There are pastors, missionaries, evangelists, and church members reading this who have carried this weight for years. You were not discarded because of sin. You were discarded because someone powerful felt threatened by your presence, your calling, your convictions, or your independence.
To you I say:
**You are not alone.
You are not forgotten.
You are not “unclean.”**
And you are needed.
Younger pastors watching this culture unfold must hear this clearly:
Do not repeat the sins that wounded you.
Do not inherit the politics of a previous generation.
Do not model Diotrephes.
Model Christ.
Shepherd the wounded.
Resist gossip.
Crush whisper networks.
Break the chain of tribal loyalty.
Build a better culture than the one you inherited.

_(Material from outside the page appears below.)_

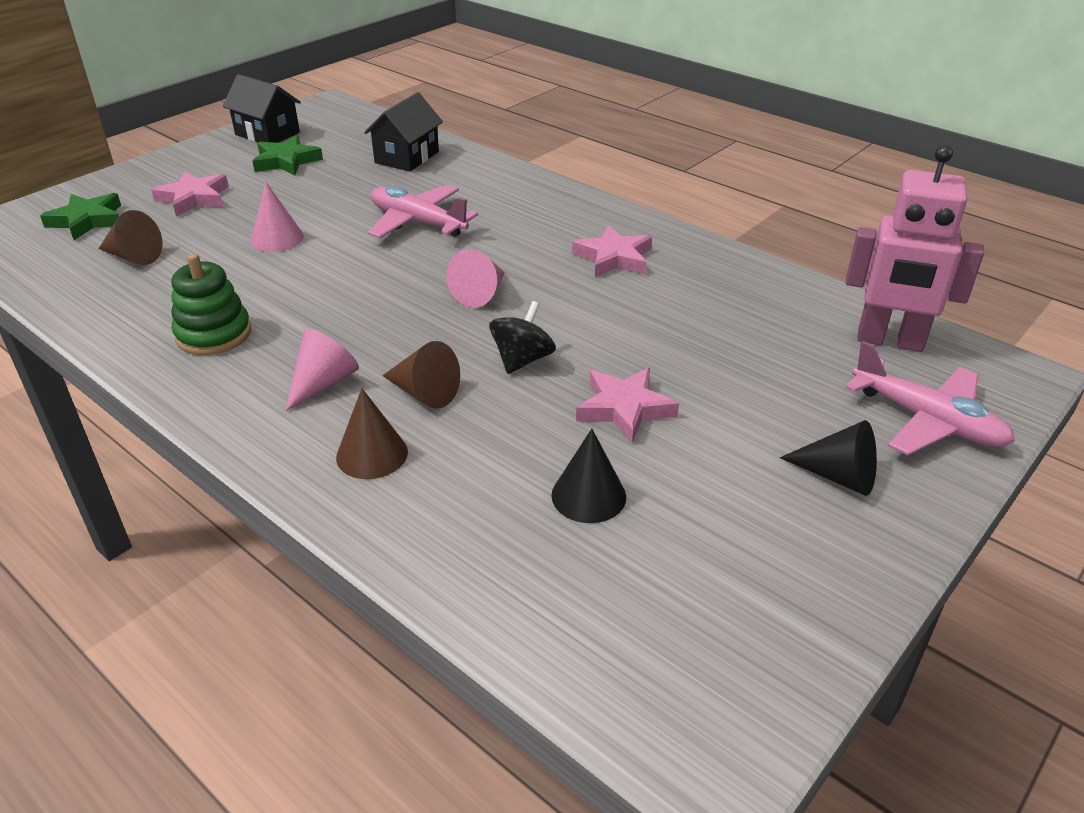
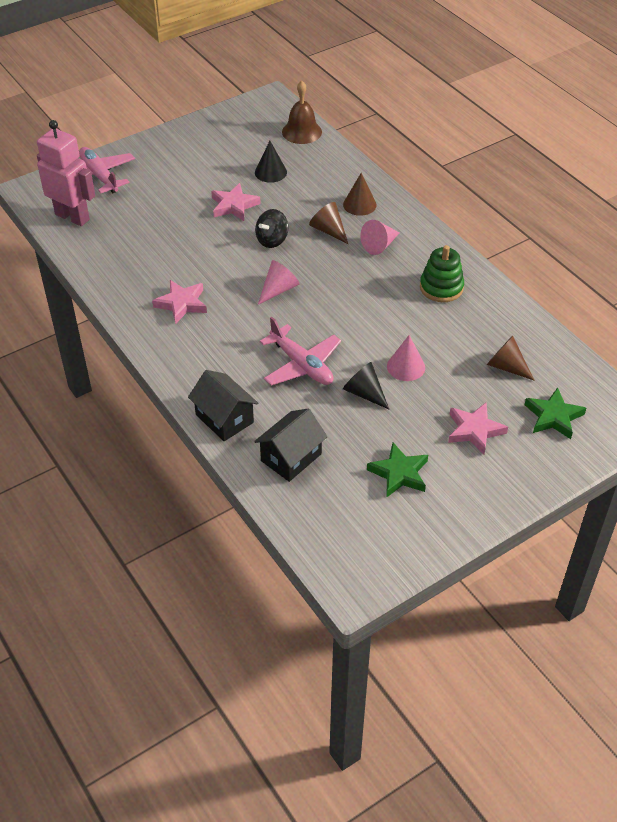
camera: 165 degrees left, 10 degrees up
black house [222,74,301,143] -> black house moved to [188,370,258,441]
black cone [780,420,877,496] -> black cone moved to [343,362,389,409]
none -> brown bell [282,81,322,144]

We cannot fix every circle.
We cannot change every pastor.
We cannot reform every institution.
But we can create pockets of faithful, redemptive, biblical shepherding—where a man is judged by truth, character, and Scripture, not by whispered opinions.
May God raise up courageous men who refuse to marginalize those whom Christ has received. See Appendix A for a statement of clarity to live by!
________________________________________
APPENDIX A
MANIFESTO OF PASTORAL INTEGRITY
(A Covenant for Shepherds Who Refuse Political Ministry)
1. I will not blacklist a brother based on hearsay.
“Prove all things; hold fast that which is good.” (1 Thess. 5:21)
2. I will pursue Matthew 18 before forming an opinion.
“Moreover if thy brother shall trespass against thee, go and tell him his fault between thee and him alone.” (Matt. 18:15)
3. I will refuse to participate in whisper networks.
“He that hideth hatred with lying lips, and he that uttereth a slander, is a fool.” (Prov. 10:18)
4. I will restore the fallen when repentance is present.
“Restore such an one in the spirit of meekness.” (Gal. 6:1)
5. I will honor men called by God, not men approved by circles.
“For not he that commendeth himself is approved, but whom the Lord commendeth.” (2 Cor. 10:18)
6. I will never punish a man because another man dislikes him.
“The fear of man bringeth a snare.” (Prov. 29:25)
7. I will remember that ministry is not empire-building.
“Neither as being lords over God’s heritage, but being ensamples to the flock.” (1 Pet. 5:3)
8. I will be a shepherd, not a gatekeeper.